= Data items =
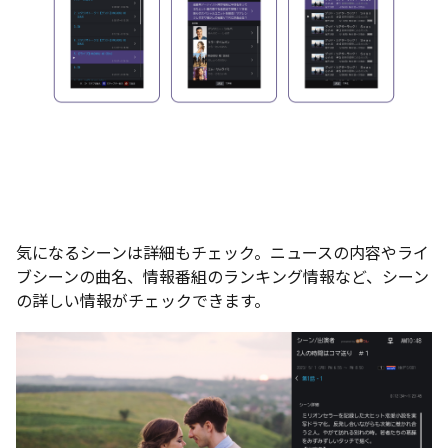
気になるシーンは詳細もチェック。ニュースの内容やライ
ブシーンの曲名、情報番組のランキング情報など、シーン
の詳しい情報がチェックできます。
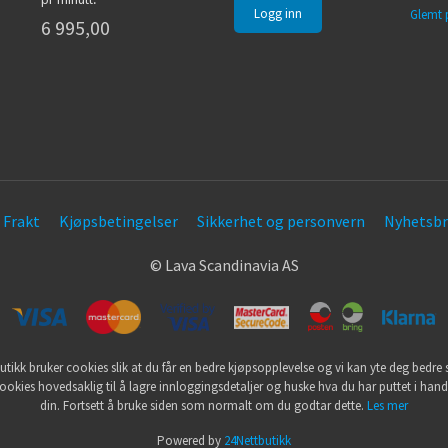
Glemt 
6 995,00
Frakt
Kjøpsbetingelser
Sikkerhet og personvern
Nyhetsbr
© Lava Scandinavia AS
utikk bruker cookies slik at du får en bedre kjøpsopplevelse og vi kan yte deg bedre s
ookies hovedsaklig til å lagre innloggingsdetaljer og huske hva du har puttet i han
din. Fortsett å bruke siden som normalt om du godtar dette.
Les mer
Powered by
24Nettbutikk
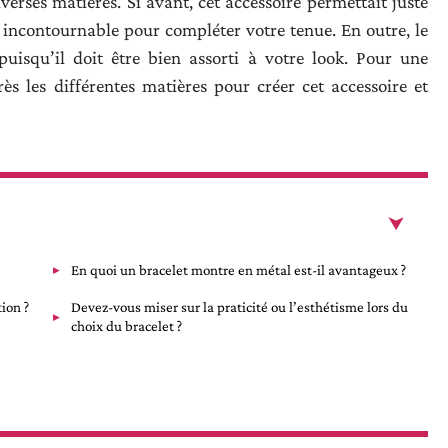
erses matières. Si avant, cet accessoire permettait juste
u incontournable pour compléter votre tenue. En outre, le
puisqu’il doit être bien assorti à votre look. Pour une
ès les différentes matières pour créer cet accessoire et
En quoi un bracelet montre en métal est-il avantageux ?
ion ?
Devez-vous miser sur la praticité ou l’esthétisme lors du
choix du bracelet ?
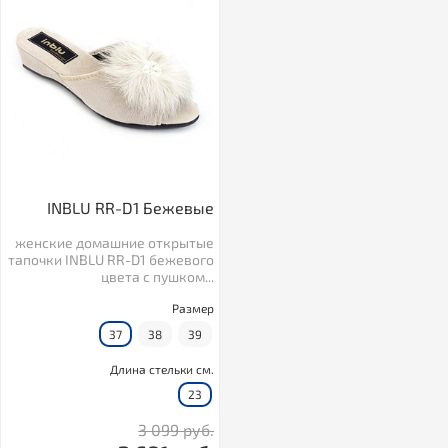
INBLU RR-D1 Бежевые
женские домашние открытые
тапочки INBLU RR-D1 бежевого
цвета с пушком...
Размер
37
38
39
Длина стельки см.
23
3 099 руб.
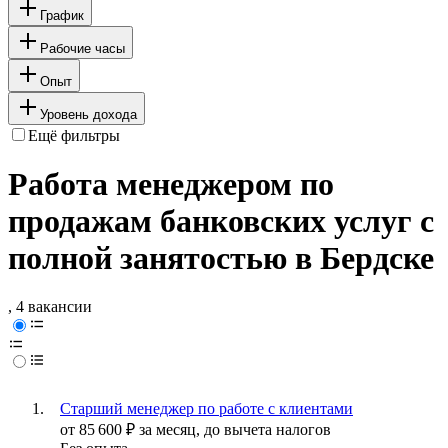
График
Рабочие часы
Опыт
Уровень дохода
Ещё фильтры
Работа менеджером по
продажам банковских услуг с
полной занятостью в Бердске
, 4 вакансии
Старший менеджер по работе с клиентами
от
85 600
₽
за месяц,
до вычета налогов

= What you will do =
Copy exactly, and only, the lines running from the one containing "ès les différentes" through the final line of the data, and omit the pictures.

= Exercise answer =
ès les différentes matières pour créer cet accessoire et
En quoi un bracelet montre en métal est-il avantageux ?
ion ?
Devez-vous miser sur la praticité ou l’esthétisme lors du
choix du bracelet ?
INBLU RR-D1 Бежевые
женские домашние открытые
тапочки INBLU RR-D1 бежевого
цвета с пушком...
Размер
37
38
39
Длина стельки см.
23
3 099 руб.
График
Рабочие часы
Опыт
Уровень дохода
Ещё фильтры
Работа менеджером по
продажам банковских услуг с
полной занятостью в Бердске
, 4 вакансии
Старший менеджер по работе с клиентами
от
85 600
₽
за месяц,
до вычета налогов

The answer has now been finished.